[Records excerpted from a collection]
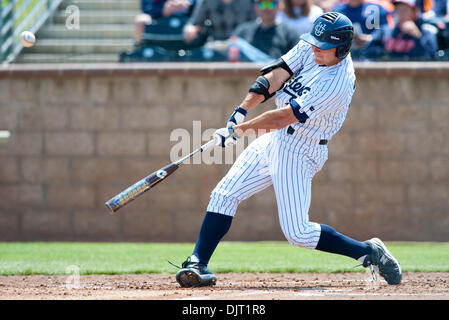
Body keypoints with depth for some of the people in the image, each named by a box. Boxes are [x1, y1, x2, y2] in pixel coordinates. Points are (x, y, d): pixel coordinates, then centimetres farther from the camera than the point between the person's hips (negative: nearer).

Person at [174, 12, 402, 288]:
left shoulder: (338, 85, -28)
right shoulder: (311, 47, -5)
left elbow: (285, 117, -28)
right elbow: (276, 75, -6)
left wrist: (240, 129, -23)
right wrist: (241, 110, -17)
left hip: (299, 153, -8)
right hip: (274, 140, 8)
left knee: (298, 233, -8)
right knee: (224, 195, 0)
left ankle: (369, 252, 6)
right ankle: (198, 265, 2)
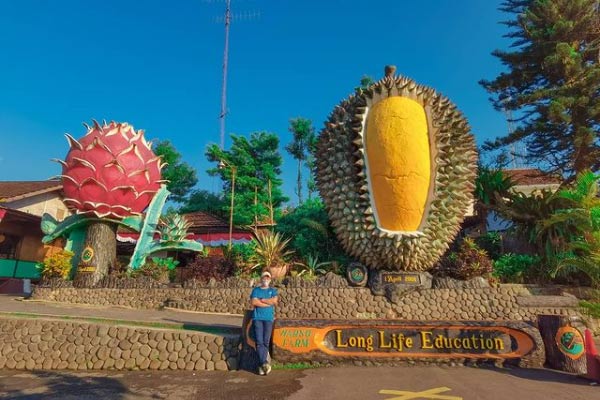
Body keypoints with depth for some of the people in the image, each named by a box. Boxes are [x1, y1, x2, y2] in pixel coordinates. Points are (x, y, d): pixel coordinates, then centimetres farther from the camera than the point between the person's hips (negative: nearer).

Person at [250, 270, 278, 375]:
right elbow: (254, 302, -3)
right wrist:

**PROBLEM**
Which of the lines above hold the string "left"? Copy each one.

**RESULT FOR THIS EXERCISE**
left shoulder: (338, 85, -28)
left elbow: (285, 117, -28)
left wrist: (240, 129, -23)
left hip: (299, 153, -8)
left knee: (298, 233, -8)
left ankle: (369, 252, 6)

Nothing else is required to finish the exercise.